_About this exercise_
Each line of the entries that mentions the string "expenses" needs to be reported.

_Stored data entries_

<<<<

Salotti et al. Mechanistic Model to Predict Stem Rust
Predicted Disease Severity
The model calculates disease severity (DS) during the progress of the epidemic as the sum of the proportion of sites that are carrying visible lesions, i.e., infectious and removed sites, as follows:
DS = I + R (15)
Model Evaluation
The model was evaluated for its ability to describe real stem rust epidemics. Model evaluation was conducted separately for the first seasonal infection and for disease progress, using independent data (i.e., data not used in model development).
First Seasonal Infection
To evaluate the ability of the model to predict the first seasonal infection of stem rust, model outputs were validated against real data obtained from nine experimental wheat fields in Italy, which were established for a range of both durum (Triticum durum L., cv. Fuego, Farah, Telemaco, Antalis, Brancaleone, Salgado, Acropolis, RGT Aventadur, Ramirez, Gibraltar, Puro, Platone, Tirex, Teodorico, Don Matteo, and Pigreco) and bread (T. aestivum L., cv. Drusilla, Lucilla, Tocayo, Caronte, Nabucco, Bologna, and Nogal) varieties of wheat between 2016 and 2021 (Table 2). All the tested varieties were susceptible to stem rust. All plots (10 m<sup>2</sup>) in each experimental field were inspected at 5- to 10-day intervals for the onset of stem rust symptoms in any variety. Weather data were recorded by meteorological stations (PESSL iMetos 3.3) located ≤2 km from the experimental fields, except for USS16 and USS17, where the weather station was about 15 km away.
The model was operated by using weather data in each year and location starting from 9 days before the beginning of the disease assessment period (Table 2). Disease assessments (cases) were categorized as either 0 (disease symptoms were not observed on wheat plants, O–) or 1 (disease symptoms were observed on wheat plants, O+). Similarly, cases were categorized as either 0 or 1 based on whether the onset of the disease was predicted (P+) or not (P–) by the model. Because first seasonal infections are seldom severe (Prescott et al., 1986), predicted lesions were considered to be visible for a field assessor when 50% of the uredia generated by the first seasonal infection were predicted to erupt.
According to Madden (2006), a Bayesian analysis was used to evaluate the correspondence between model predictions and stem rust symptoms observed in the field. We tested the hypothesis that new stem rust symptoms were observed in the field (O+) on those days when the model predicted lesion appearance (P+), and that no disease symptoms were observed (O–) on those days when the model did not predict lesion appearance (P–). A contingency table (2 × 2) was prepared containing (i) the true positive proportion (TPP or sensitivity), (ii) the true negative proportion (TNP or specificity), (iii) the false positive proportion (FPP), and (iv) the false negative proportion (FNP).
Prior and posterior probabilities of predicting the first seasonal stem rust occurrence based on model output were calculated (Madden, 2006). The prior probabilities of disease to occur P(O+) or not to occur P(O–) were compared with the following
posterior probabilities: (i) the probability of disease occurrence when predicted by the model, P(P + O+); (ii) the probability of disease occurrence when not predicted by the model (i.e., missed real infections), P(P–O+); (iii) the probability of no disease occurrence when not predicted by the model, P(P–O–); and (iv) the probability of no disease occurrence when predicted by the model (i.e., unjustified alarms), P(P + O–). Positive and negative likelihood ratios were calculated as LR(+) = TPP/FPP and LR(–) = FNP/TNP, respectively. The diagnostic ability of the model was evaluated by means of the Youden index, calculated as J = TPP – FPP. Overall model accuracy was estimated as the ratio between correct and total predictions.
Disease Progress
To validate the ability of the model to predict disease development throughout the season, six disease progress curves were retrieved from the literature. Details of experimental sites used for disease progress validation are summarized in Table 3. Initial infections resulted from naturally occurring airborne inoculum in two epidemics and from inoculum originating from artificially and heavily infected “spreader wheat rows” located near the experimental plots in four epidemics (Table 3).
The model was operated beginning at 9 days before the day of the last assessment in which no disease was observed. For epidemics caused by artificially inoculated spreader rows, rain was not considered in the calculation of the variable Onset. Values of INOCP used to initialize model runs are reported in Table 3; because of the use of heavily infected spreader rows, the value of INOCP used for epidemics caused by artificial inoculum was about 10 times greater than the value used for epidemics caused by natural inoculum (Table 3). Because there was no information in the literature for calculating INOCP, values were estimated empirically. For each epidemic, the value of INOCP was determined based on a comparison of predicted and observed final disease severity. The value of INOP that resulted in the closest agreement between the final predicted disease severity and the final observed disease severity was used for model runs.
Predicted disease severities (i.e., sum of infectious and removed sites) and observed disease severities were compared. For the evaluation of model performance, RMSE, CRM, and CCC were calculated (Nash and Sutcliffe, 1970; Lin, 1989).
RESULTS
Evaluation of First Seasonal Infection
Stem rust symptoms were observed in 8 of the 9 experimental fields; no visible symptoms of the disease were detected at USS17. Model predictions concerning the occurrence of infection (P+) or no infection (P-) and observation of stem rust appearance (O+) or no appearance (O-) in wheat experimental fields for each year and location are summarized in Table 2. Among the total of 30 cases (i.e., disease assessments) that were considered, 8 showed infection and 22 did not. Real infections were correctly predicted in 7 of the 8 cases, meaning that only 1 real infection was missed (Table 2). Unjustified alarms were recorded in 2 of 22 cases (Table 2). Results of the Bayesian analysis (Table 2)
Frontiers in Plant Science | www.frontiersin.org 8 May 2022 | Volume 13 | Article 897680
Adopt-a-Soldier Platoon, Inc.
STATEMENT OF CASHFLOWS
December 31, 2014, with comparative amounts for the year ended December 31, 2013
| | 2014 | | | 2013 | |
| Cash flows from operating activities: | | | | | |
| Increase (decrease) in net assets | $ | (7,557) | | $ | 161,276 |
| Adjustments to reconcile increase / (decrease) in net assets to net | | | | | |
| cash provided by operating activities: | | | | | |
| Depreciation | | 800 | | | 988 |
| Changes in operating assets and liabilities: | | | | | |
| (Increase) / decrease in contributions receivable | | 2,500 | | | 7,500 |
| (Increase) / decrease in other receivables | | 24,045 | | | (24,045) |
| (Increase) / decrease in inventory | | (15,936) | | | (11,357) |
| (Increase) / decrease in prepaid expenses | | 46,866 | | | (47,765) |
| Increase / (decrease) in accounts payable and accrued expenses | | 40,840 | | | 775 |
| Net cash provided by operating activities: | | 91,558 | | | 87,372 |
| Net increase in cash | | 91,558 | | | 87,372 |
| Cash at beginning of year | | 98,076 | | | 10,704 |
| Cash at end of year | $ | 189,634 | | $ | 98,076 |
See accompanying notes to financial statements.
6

>>>>

_Exercise answer_
| (Increase) / decrease in prepaid expenses | | 46,866 | | | (47,765) |
| Increase / (decrease) in accounts payable and accrued expenses | | 40,840 | | | 775 |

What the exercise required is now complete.